▸ **Excerpt to read**
- - -

Ion size effects on the dielectric and electrokinetic properties in aqueous colloidal suspensions

• Corrections to the classical theory due to ion size effects are far from negligible.
• Steric interactions increase the mobility, conductivity increment, and low-frequency dielectric dispersion amplitude.
• Carnahan–Starling leads to substantial corrections for system parameter values typical for colloidal suspensions.
• Even stronger corrections are obtained when Carnahan–Starling is combined with the representation of ions as dielectric spheres.

- - -

▸ **Dataset items**
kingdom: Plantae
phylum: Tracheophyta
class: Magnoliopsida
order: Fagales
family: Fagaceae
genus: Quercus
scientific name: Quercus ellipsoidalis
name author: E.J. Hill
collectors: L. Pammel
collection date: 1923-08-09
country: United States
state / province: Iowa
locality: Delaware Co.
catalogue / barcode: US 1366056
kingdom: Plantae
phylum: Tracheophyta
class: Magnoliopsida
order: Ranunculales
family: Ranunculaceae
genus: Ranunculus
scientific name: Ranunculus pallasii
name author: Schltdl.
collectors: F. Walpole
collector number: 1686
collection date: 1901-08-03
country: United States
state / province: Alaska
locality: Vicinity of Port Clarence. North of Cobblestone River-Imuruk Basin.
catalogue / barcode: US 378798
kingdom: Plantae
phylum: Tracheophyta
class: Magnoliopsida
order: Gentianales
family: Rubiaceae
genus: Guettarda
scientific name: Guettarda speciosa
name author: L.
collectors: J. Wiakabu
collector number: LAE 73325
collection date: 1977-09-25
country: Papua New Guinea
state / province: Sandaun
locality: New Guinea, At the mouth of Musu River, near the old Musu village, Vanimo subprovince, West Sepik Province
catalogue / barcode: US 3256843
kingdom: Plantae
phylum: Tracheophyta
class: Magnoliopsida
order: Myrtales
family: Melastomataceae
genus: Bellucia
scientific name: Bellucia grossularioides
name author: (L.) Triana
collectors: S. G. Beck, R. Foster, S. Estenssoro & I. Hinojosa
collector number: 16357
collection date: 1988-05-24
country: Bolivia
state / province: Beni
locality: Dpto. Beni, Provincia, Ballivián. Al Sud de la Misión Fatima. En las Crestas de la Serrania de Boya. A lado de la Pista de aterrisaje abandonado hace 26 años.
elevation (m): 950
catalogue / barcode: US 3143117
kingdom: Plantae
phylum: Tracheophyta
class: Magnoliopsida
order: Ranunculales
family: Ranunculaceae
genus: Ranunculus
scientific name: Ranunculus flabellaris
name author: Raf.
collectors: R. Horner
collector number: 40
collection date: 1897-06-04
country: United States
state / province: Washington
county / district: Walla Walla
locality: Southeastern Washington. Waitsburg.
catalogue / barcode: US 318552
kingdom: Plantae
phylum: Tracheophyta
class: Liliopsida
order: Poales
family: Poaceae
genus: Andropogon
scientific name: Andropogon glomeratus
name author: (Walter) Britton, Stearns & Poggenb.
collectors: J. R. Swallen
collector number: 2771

- - -

▸ **Requests**
1. In the highlights on ion size effects, which quantities do steric interactions increase?
2. Retype the stretch of the ion size effects highlights from "Ion size effects on" through "as dielectric spheres.".
None of these records is needed.

▸ **Answers to each task**
1.
- Mobility
- Conductivity increment
- Low-frequency dielectric dispersion amplitude

2.
Ion size effects on the dielectric and electrokinetic properties in aqueous colloidal suspensions

• Corrections to the classical theory due to ion size effects are far from negligible.
• Steric interactions increase the mobility, conductivity increment, and low-frequency dielectric dispersion amplitude.
• Carnahan–Starling leads to substantial corrections for system parameter values typical for colloidal suspensions.
• Even stronger corrections are obtained when Carnahan–Starling is combined with the representation of ions as dielectric spheres.